Monday, December 17, 2007

Seminar Bahasa Dalam Media dan Aku...

Hari ini aku jadi pembicara dalam seminar umum dengan tema Bahasa Dalam Media yang diselenggarakan atas kerjasama banyak pihak. Sempat asik juga sih waktu liat jadwal seminar. Semua nama pake embel-embel di depan dan di belakang. Ah... asik nih, merasa muda bo'.....

Cuma ada dua pembicara yang masih berstatus mahasiswa, aku dan adik tingkatku Ambar. Selain itu, peneliti, dosen dan entah siapa lagi. Banyak wartawan, dari berbagai media, dari yang cetak hingga elektronik. Aku tampil pada sesi pertama, sebagai pembicara terakhir. Bahasan makalahku, tentang bahasa sastra dalam pemberitaan media cetak. Aku sedang tergila-gila dengan laporan bergaya sastra.

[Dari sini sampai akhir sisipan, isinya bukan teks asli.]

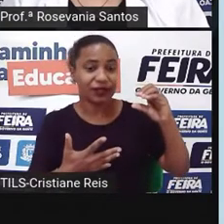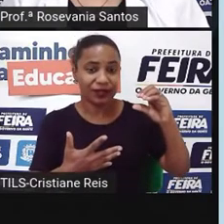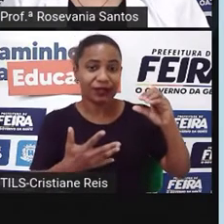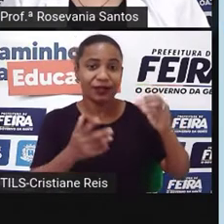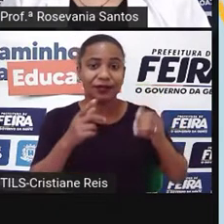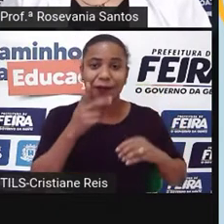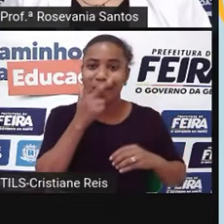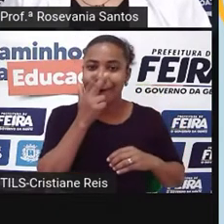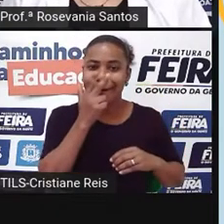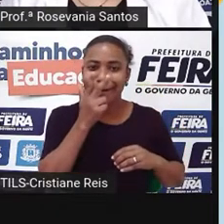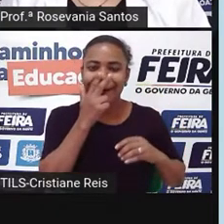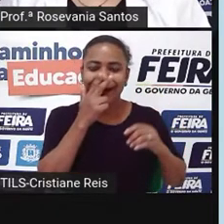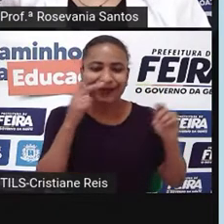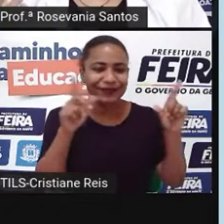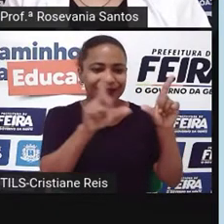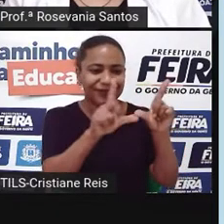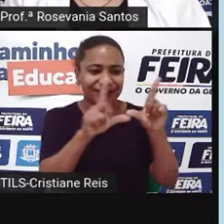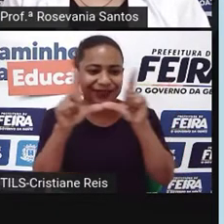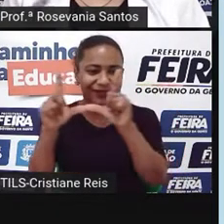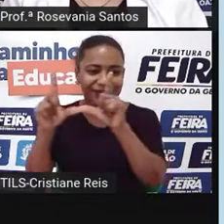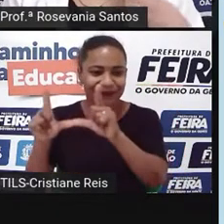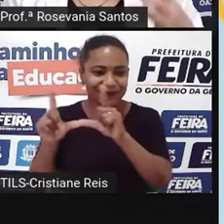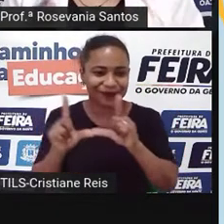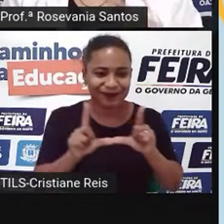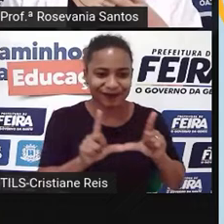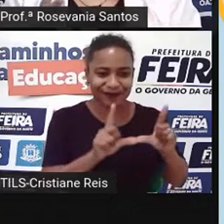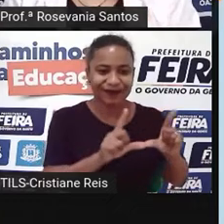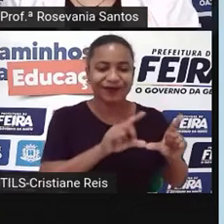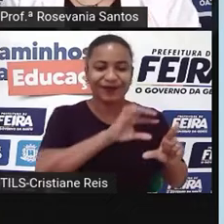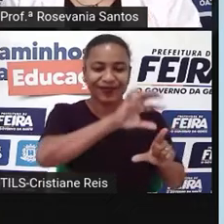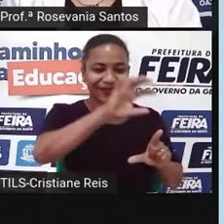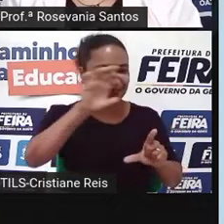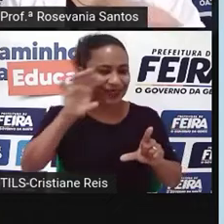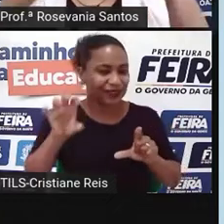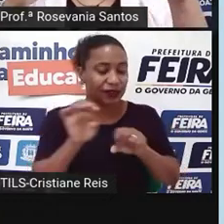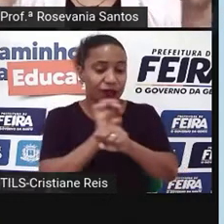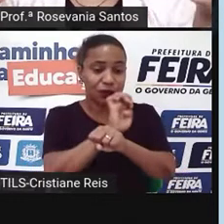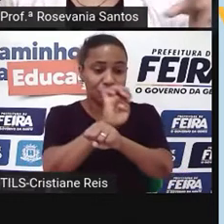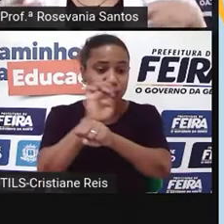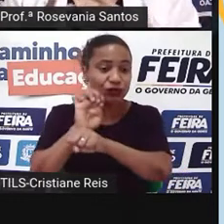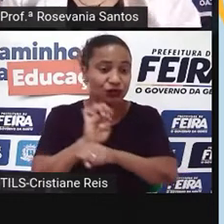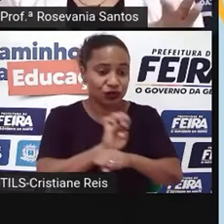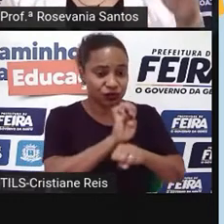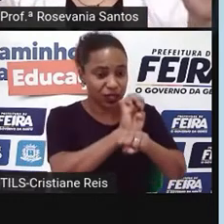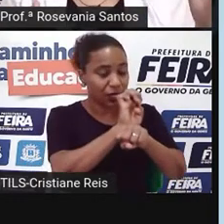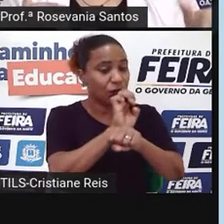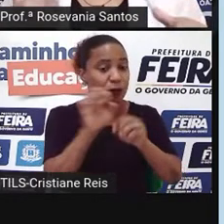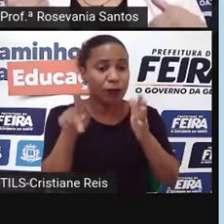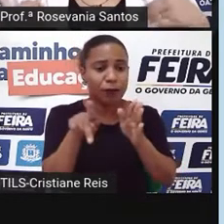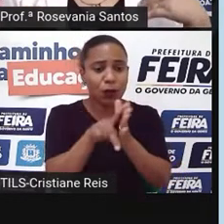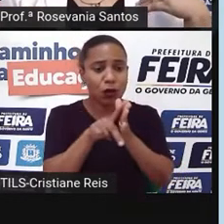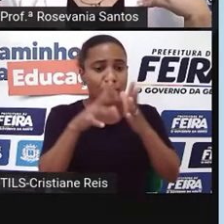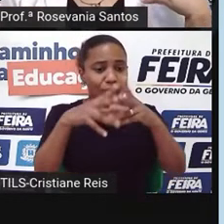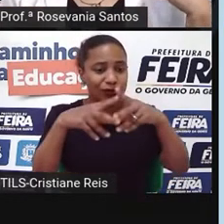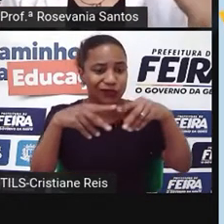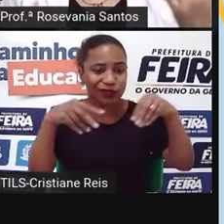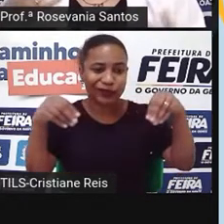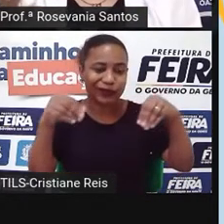quadradozinho, que são áreas que vão sendo, né, tipo concessão, que são faixas de terras que vão sendo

Ketika telah duduk di tempat para pembicara, aku sempat kirim sms pada si Boss

"Wow... Ti deg-degan neh, boss. Ade 2 dosen jurnalistik Ti agk" (08.43.56)

Aku lihat dia tersenyum dari dari tempat duduknya, di depan sebelah kananku di kursi barisan ke 5. Lalu dia mengetik tuts-tuts keypad pada HP nya.

"Jangan khawatir. Di sebelahmu org jg br jd pemakalah" (08.45.19)

Aku jadi gantian senyum melihatnya. Berdebar ??? Iya, tapi takut ??? Tentu tidak. Aku sangat menikmati tiap detik waktu yang berjalan. Jantung yang berdebar, waktu yang semakin dekat, aku selalu menikmatinya. Aneh ? mungkin, aku mungkin memang termasuk dalam komunitas orang aneh. Dan tak menjadi masalah yang besar bagiku, karena bahkan aku tak pernah memikirkan semua keanehan yang aku miliki.

Beberapa menit kemudian aku melihat si Boss mengeluarkan botol minumnya. Dia menawariku minum dari tempat ia duduk, karena dia tahu benar bahwa kami memiliki kebiasaan yang sama, yakni membawa sebotol air minum dari rumah. Aku membalasnya dengan tersenyum.

Saat itu, peserta semakin banyak yang hadir, wartawan juga makin berdatangan. Kali ini seorang TVRI dan kamerawannya masuk ke ruangan. Si Reporter tampak rapi dengan jas yang dipadankan dengan blus dan celana panjang yang berwarna senada, biru. Rambutnya lurus mencapai bahu, dibiarkannya tergerai.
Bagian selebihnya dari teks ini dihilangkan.